To SMOTE, or not to SMOTE?
This package includes the code required to repeat the experiments in the paper and to analyze the results.
To SMOTE, or not to SMOTE?
Yotam Elor and Hadar Averbuch-Elor
Installation
# Create a new conda environment and activate it
conda create --name to-SMOTE-or-not -y python=3.7
conda activate to-SMOTE-or-not
# Install dependencies
pip install -r requirements.txt
Running experiments
The data is not included with this package. See an example of running a single experiment with a dataset from imblanaced-learn
# Load the data
import pandas as pd
import numpy as np
from imblearn.datasets import fetch_datasets
data = fetch_datasets()["mammography"]
x = pd.DataFrame(data["data"])
y = np.array(data["target"]).reshape((-1, 1))
# Run the experiment
from experiment import experiment
from classifiers import CLASSIFIER_HPS
from oversamplers import OVERSAMPLER_HPS
results = experiment(
x=x,
y=y,
oversampler={
"type": "smote",
"ratio": 0.4,
"params": OVERSAMPLER_HPS["smote"][0],
},
classifier={
"type": "cat", # Catboost
"params": CLASSIFIER_HPS["cat"][0]
},
seed=0,
normalize=False,
clean_early_stopping=False,
consistent=True,
repeats=1
)
# Print the results nicely
import json
print(json.dumps(results, indent=4))
To run all the experiments in our study, wrap the above in loops, for example
for dataset in datasets:
x, y = load_dataset(dataset) # this functionality is not provided
for seed in range(7):
for classifier, classifier_hp_configs in CLASSIFIER_HPS.items():
for classifier_hp in classifier_hp_configs:
for oversampler, oversampler_hp_configs in OVERSAMPLER_HPS.items():
for oversampler_hp in oversampler_hp_configs:
for ratio in [0.1, 0.2, 0.3, 0.4, 0.5]:
results = experiment(
x=x,
y=y,
oversampler={
"type": oversampler,
"ratio": ratio,
"params": oversampler_hp,
},
classifier={
"type": classifier,
"params": classifier_hp
},
seed=seed,
normalize=...,
clean_early_stopping=...,
consistent=...,
repeats=...
)
Analyze
Read the results from the compressed csv file. As the results file is large, it is tracked using git-lfs. You might need to download it manually or install git-lfs.
import os
import pandas as pd
data_path = os.path.join(os.path.dirname(__file__), "../data/results.gz")

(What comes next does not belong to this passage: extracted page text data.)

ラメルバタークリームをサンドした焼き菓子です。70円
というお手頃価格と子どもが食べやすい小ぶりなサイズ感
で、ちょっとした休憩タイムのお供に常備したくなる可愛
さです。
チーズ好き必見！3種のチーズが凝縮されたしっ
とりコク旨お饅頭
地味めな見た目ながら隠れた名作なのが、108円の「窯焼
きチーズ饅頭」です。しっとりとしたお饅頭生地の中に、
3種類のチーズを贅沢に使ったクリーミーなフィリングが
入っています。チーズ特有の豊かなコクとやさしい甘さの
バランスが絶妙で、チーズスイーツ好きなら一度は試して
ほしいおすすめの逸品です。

df = pd.read_csv(data_path)
Drop nans and filter experiments with consistent classifiers, no normalization and a single validation fold
df = df.dropna()
df = df[
(df["consistent"] == True)
& (df["normalize"] == False)
& (df["clean_early_stopping"] == False)
& (df["repeats"] == 1)
]
Select the best HP configurations according to AUC validation scores. opt_metric
is the key used to select the best configuration. For example, for a-priori HPs use opt_metric="test.roc_auc"
and for validation-HPs use opt_metric="validation.roc_auc"
. Additionaly calculate average score and rank
from analyze import filter_optimal_hps
df = filter_optimal_hps(
df, opt_metric="validation.roc_auc", output_metrics=["test.roc_auc"]
)
print(df)
Plot the results
from analyze import avg_plots
avg_plots(df, "test.roc_auc")
Citation
@misc{elor2022smote,
title={To SMOTE, or not to SMOTE?},
author={Yotam Elor and Hadar Averbuch-Elor},
year={2022},
eprint={2201.08528},
archivePrefix={arXiv},
primaryClass={cs.LG}
}
Security
See CONTRIBUTING for more information.
License
This library is licensed under the MIT-0 License. See the LICENSE file.